Although many variables individually contribute to an increased risk of developing a substance use disorder, no single vulnerability guarantees the development of addiction. It is the combination of many factors (e.g. genetics, environmental stressors, initiation and continued use of the drug) that culminates in the development of this disorder.

===Adolescence===
Previous research has examined the increased risk of early-onset substance use during adolescence. Many factors have been identified as being associated with increased risk of substance use during this period of development including individual differences (e.g., negative affect, decreased harm avoidance, and low motivation for achievement), biological (e.g., genetic predisposition and neurological development), and environmental factors (e.g., high levels of stress, peer influences, availability of substances, etc.) Rat studies provide behavioral evidence that adolescence is a period of increased vulnerability to drug-seeking behavior and onset addiction.

The mesolimbic dopamine system of the brain undergoes reorganization and functional changes during adolescence. Rat studies have shown that adolescents have tendencies and abilities to drink more than adults due to minimal disruption to their motor functions and minimal sensitivity to sedation. As a result, adolescents are more susceptible to developing substance used disorders. The social, behavioral, and developmental factors in adolescents encourage drug seeking behavior, and as a result, addiction.

=== Epigenetic factors===

==== Transgenerational epigenetic inheritance ====

Epigenetic genes and their products (e.g., proteins) are the key components through which environmental influences can affect the genes of an individual; they also serve as the mechanism responsible for transgenerational epigenetic inheritance, a phenomenon in which environmental influences on the genes of a parent can affect the associated traits and behavioral phenotypes of their offspring (e.g., behavioral responses to environmental stimuli). In addiction, epigenetic mechanisms play a central role in the pathophysiology of the disease; it has been noted that some of the alterations to the epigenome which arise through chronic exposure to addictive stimuli during an addiction can be transmitted across generations, in turn affecting the behavior of one's children (e.g., the child's behavioral responses to addictive drugs and natural rewards).

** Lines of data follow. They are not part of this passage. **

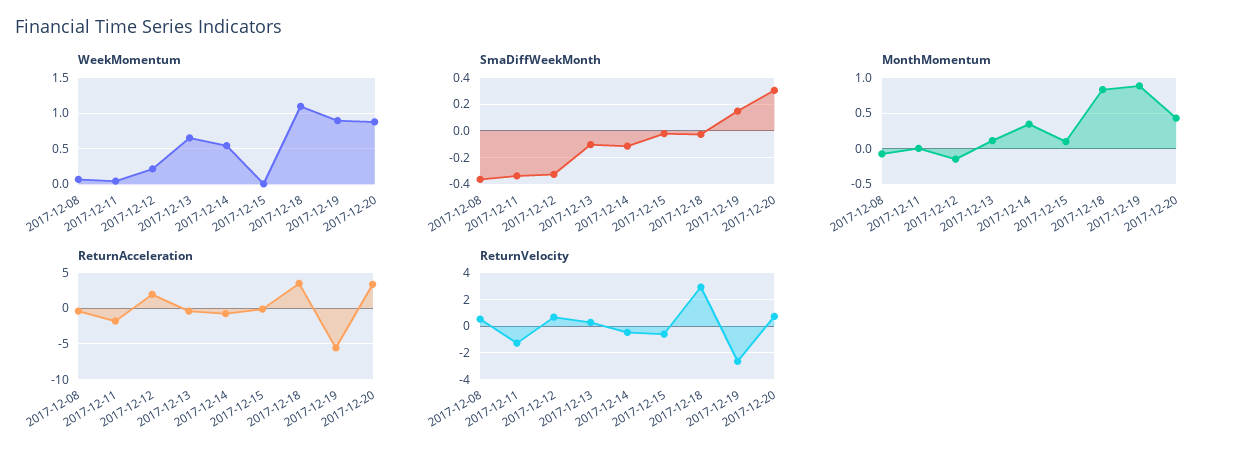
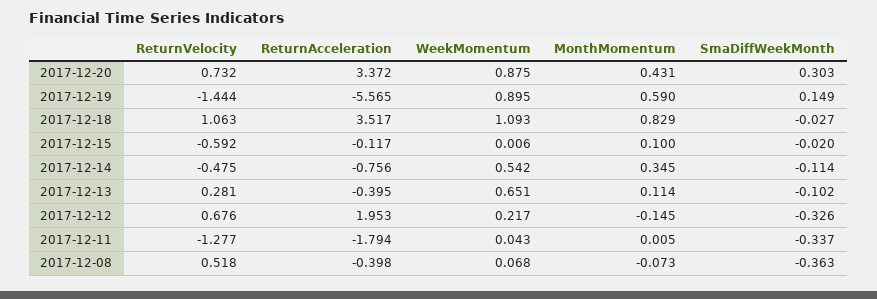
MonthMomentum, 2017-12-19: 0.9 -> 0.59
ReturnVelocity, 2017-12-18: 3 -> 1.063
ReturnVelocity, 2017-12-19: -2.5 -> -1.444

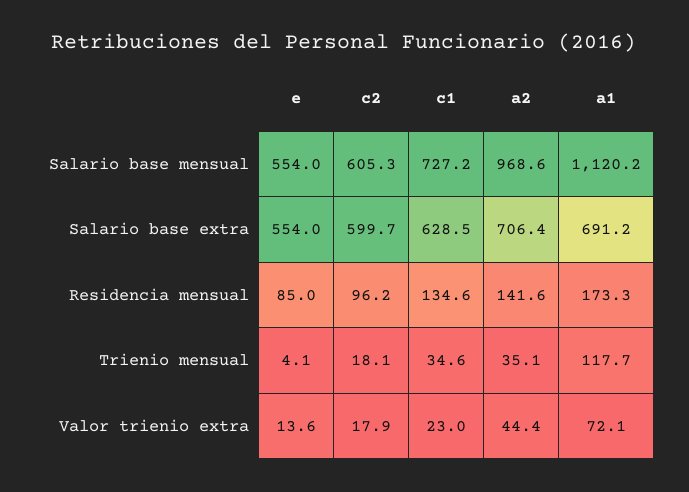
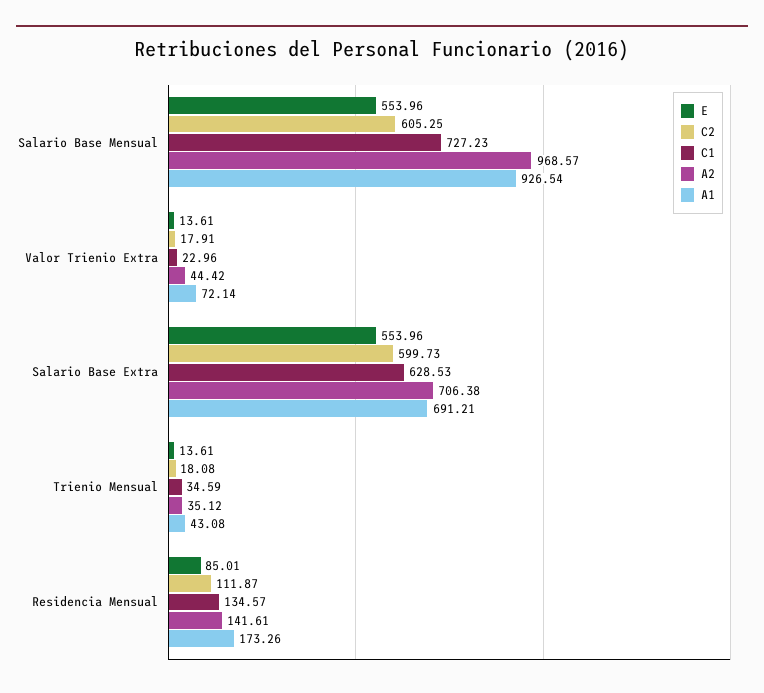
a1, Salario base mensual: 1120.2 -> 926.54
c2, Residencia mensual: 96.2 -> 111.87
e, Trienio mensual: 4.1 -> 13.61
a1, Trienio mensual: 117.7 -> 43.08

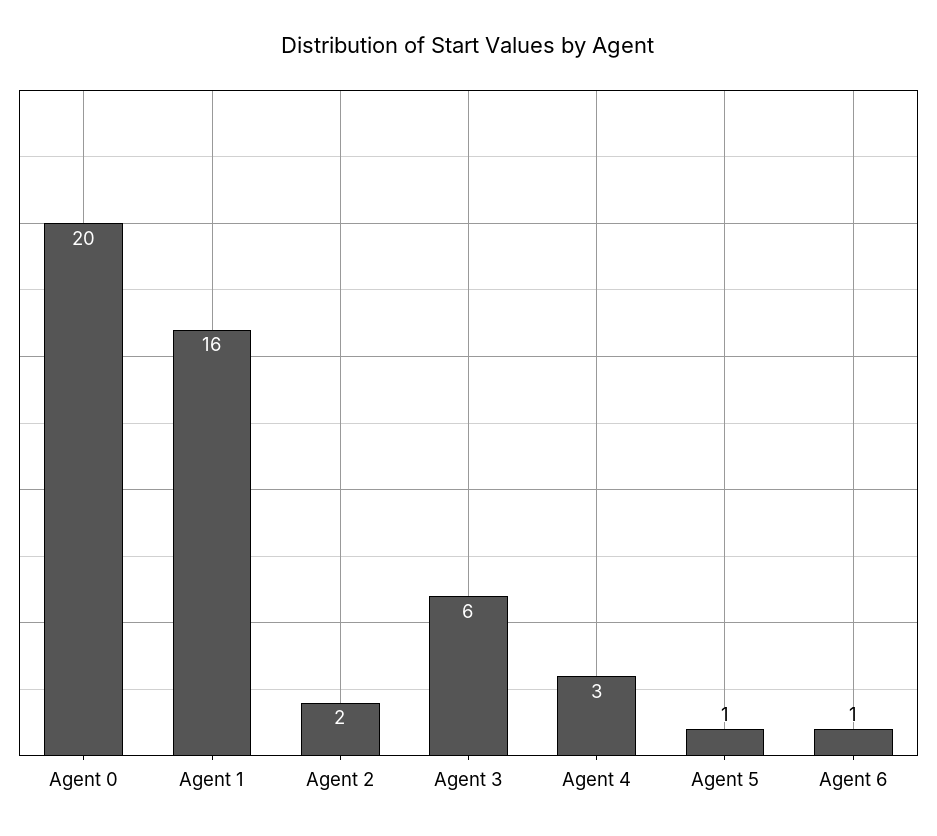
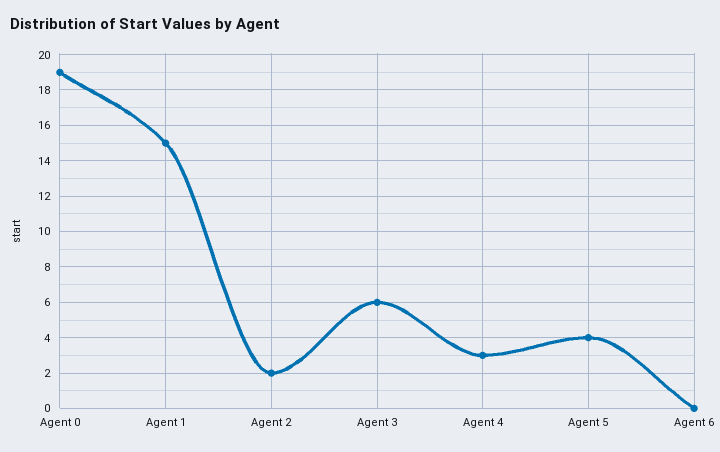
Agent 0: 20 -> 19
Agent 1: 16 -> 15
Agent 5: 1 -> 4
Agent 6: 1 -> 0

The general classes of epigenetic alterations that have been implicated in transgenerational epigenetic inheritance include DNA methylation, histone modifications, and downregulation or upregulation of microRNAs. With respect to addiction, more research is needed to determine the specific heritable epigenetic alterations that arise from various forms of addiction in humans and the corresponding behavioral phenotypes from these epigenetic alterations that occur in human offspring. Based upon preclinical evidence from animal research, certain addiction-induced epigenetic alterations in rats can be transmitted from parent to offspring and produce behavioral phenotypes that decrease the offspring's risk of developing an addiction. More generally, the heritable behavioral phenotypes that are derived from addiction-induced epigenetic alterations and transmitted from parent to offspring may serve to either increase or decrease the offspring's risk of developing an addiction.